Mid-session shard swapping with KV cache migration
This is the hard part. Naively, swapping shards means discarding the KV cache and losing conversational context. The workaround: serialize the KV cache from the active llama.cpp context, unload the current shard, load the new shard, then deserialize the KV cache into the new context.
class ShardOrchestrator(
private val memoryMonitor: MemoryPressureMonitor,
private val thermalObserver: ThermalStateObserver
) {
private var activeTier: GgufTier = GgufTier.MEDIUM
private var llamaContext: Long = 0L // JNI pointer
suspend fun evaluateAndSwap() {
val targetTier = when {
thermalObserver.shouldDownshift() ->
minOf(activeTier.ordinal + 1, GgufTier.entries.lastIndex)
.let { GgufTier.entries[it] }
else -> memoryMonitor.recommendTier()
}
if (targetTier != activeTier) {
val kvCacheBytes = LlamaBridge.serializeKvCache(llamaContext)
LlamaBridge.freeContext(llamaContext)
llamaContext = LlamaBridge.loadModel(targetTier.fileName)
LlamaBridge.deserializeKvCache(llamaContext, kvCacheBytes)
activeTier = targetTier
}
}
}
One caveat that will bite you: KV cache dimensions differ across quantization levels in some configurations.
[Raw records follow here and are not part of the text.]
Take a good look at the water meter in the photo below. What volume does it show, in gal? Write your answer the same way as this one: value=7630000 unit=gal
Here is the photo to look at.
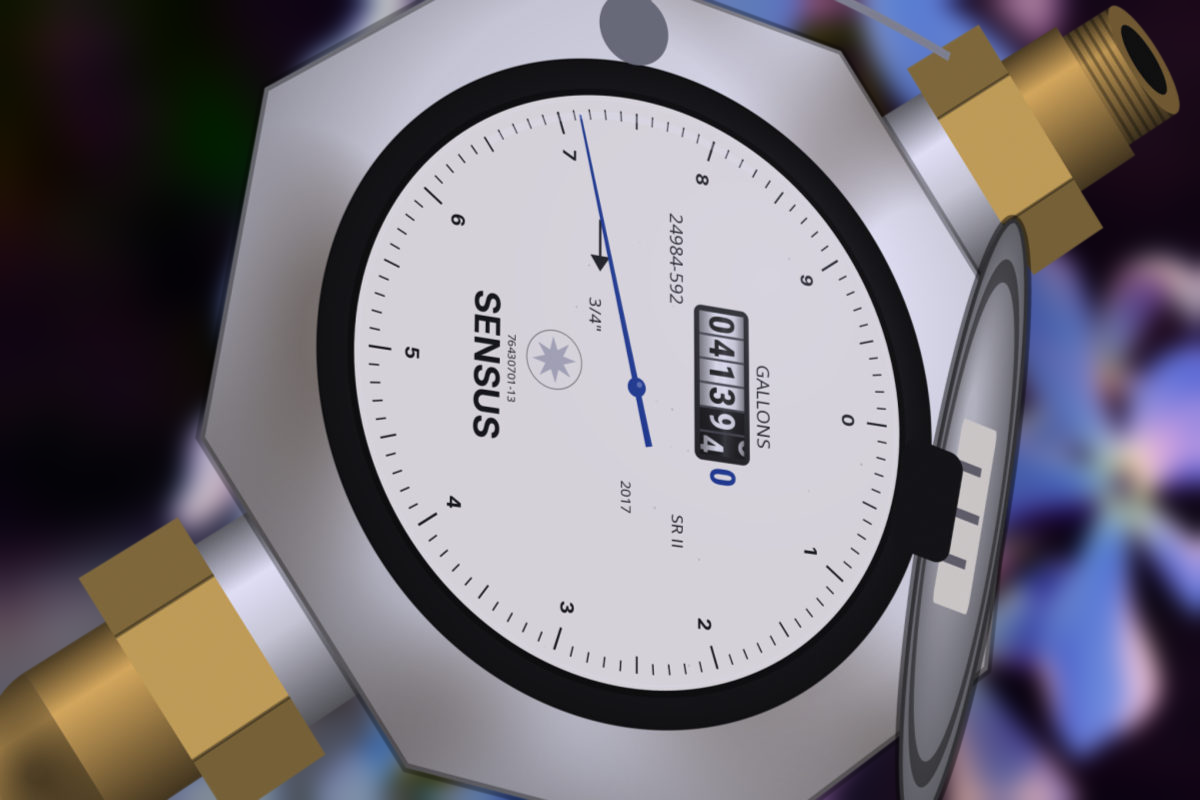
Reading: value=413937.1 unit=gal
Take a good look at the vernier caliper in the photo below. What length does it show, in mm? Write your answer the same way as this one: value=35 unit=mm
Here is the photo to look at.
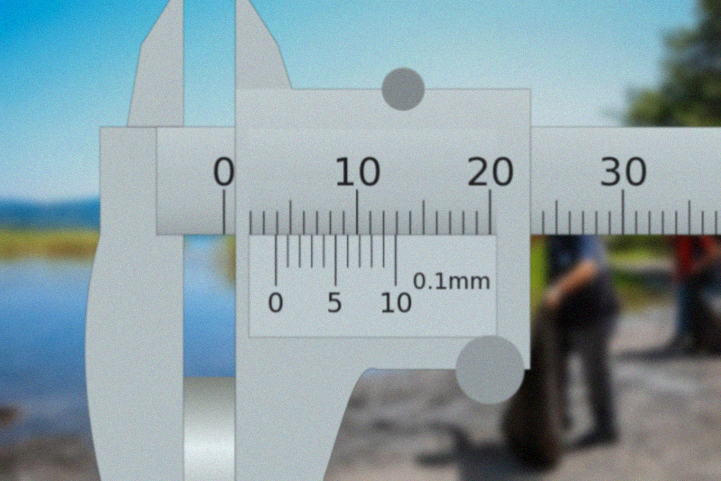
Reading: value=3.9 unit=mm
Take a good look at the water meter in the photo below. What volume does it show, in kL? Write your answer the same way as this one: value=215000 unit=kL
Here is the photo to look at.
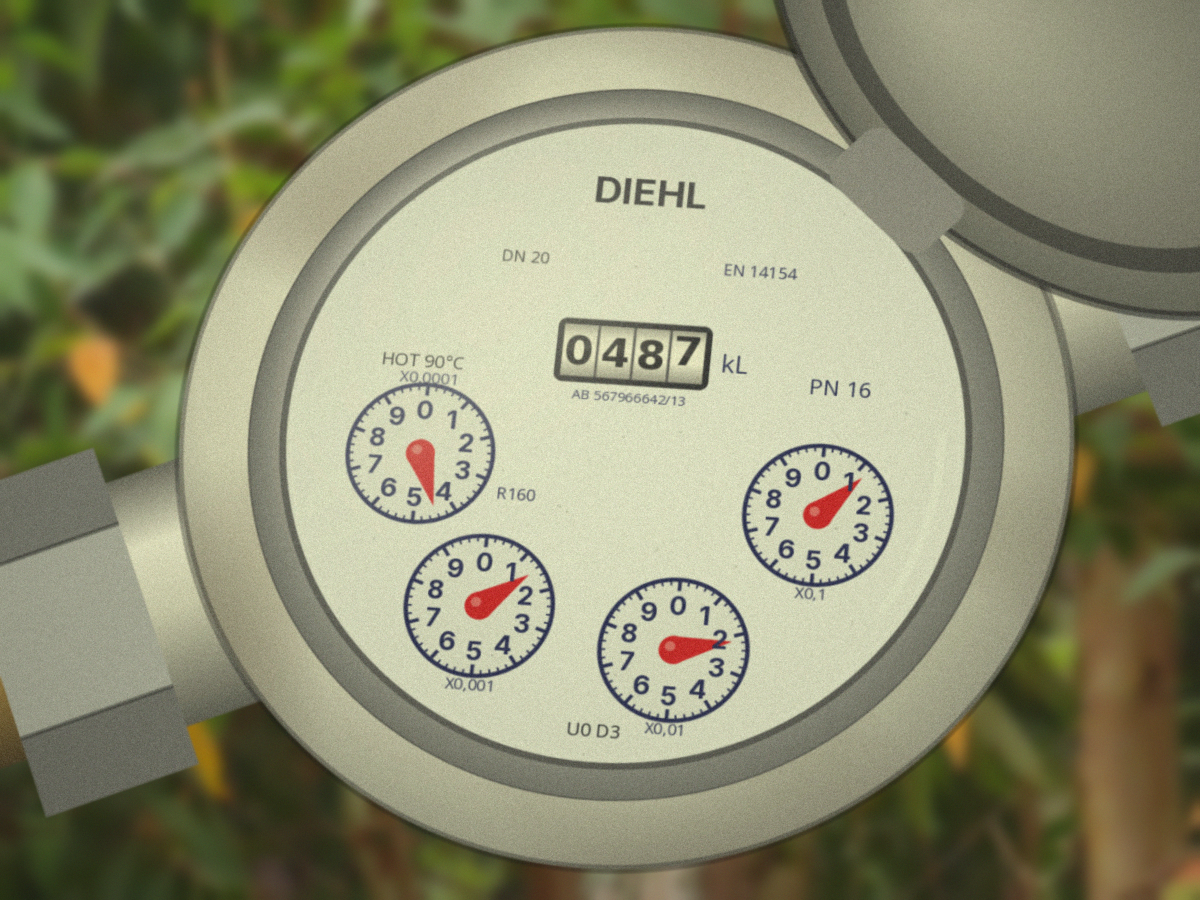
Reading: value=487.1214 unit=kL
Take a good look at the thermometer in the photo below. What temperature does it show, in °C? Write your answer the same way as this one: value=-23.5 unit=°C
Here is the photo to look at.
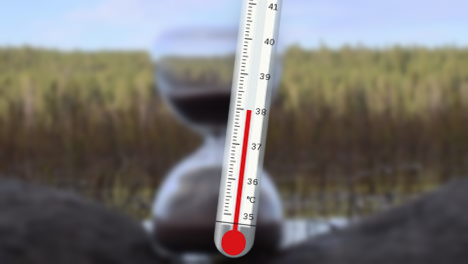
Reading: value=38 unit=°C
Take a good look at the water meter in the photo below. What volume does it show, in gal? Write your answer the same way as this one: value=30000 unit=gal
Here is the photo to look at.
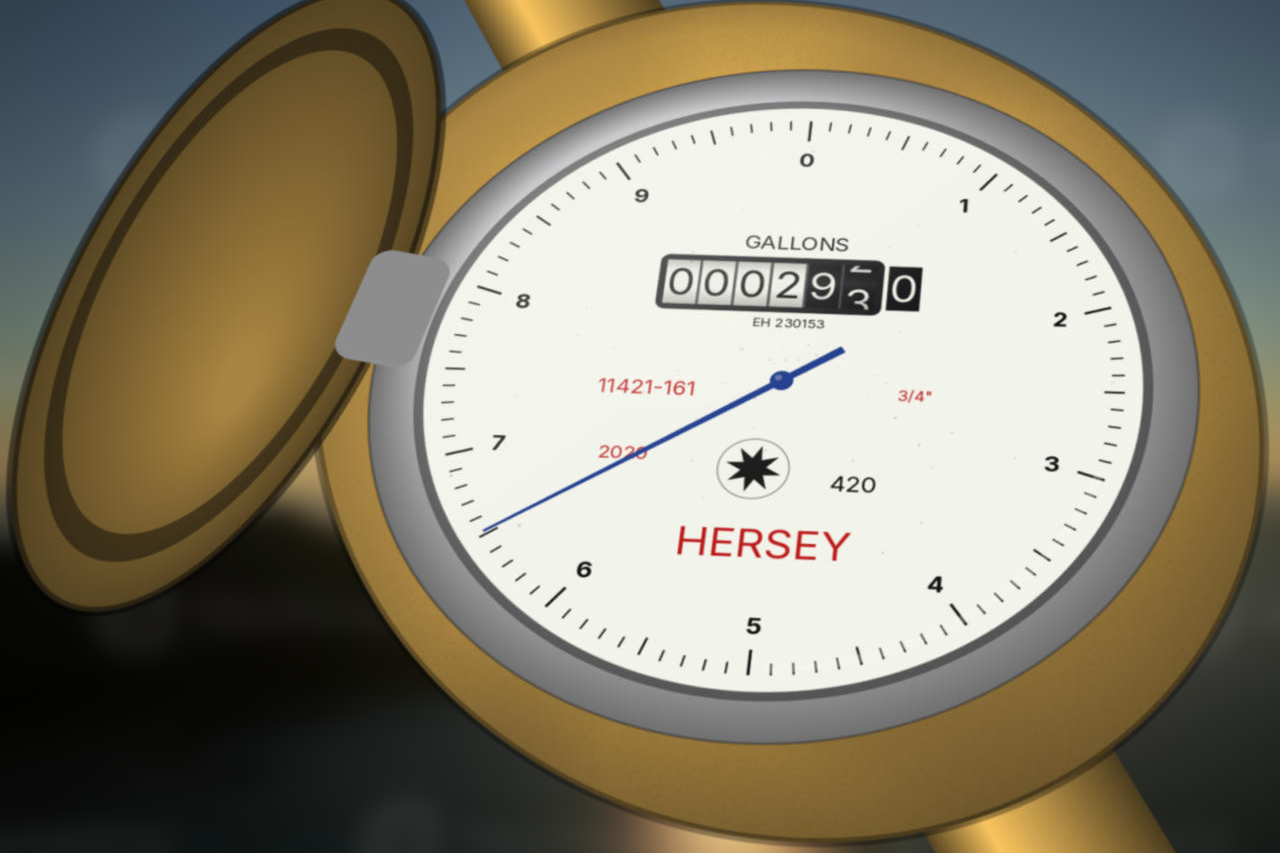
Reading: value=2926.5 unit=gal
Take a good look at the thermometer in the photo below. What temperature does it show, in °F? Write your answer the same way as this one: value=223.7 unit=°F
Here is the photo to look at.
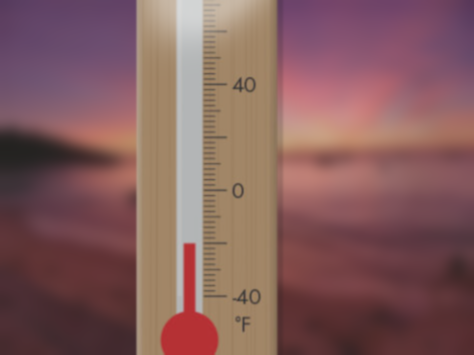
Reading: value=-20 unit=°F
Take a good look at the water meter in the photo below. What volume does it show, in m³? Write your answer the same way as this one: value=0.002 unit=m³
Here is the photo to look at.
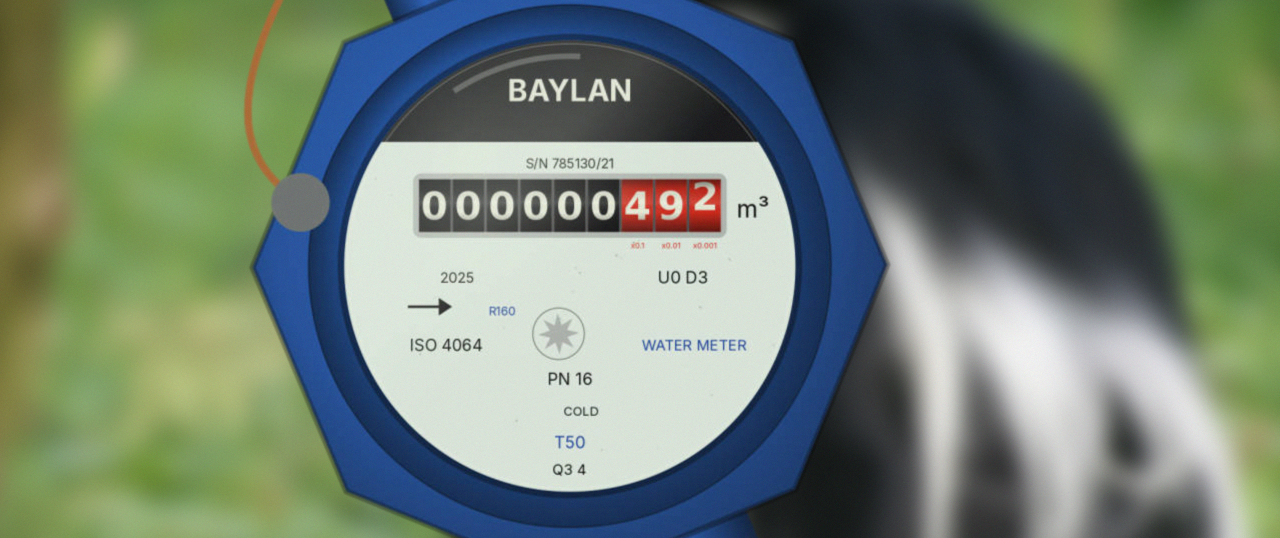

If your GGUF shards all share the same base architecture and context length (which they should if generated from the same source model) the KV cache is compatible. Verify this in testing. Mismatched cache dimensions will produce garbage output or segfault through the JNI layer.
Tier comparison under pressure
| Scenario | Q8_0 | Q5_K_S | Q4_K_M |
|---|---|---|---|
| RAM usage (7B model) | ~7.2 GB | ~4.8 GB | ~3.4 GB |
| Tokens/sec (Snapdragon 8 Gen 2, cool) | ~12 | ~18 | ~24 |
| Tokens/sec (thermally throttled) | ~7 | ~14 | ~20 |
| Perplexity delta vs FP16 | +0.05 | +0.12 | +0.18 |
The throughput advantage of lower quantization tiers grows proportionally larger under thermal constraints, which is exactly when you need it.
What to do with all this
Treat quantization selection as a runtime decision, not a build-time one. Ship all three GGUF shards in your APK (or download them on demand via Play Asset Delivery) and let device conditions drive the choice.
Prioritize thermal state over memory pressure. Memory warnings give you seconds to react; thermal throttling gives you milliseconds of degraded performance before the OS intervenes. Wire PowerManager.addThermalStatusListener() first.
Invest in KV cache serialization early. Mid-session shard swapping without cache migration destroys the user experience. The JNI work to expose llama.cpp’s llama_copy_state_data / llama_set_state_data is non-trivial but pays off immediately.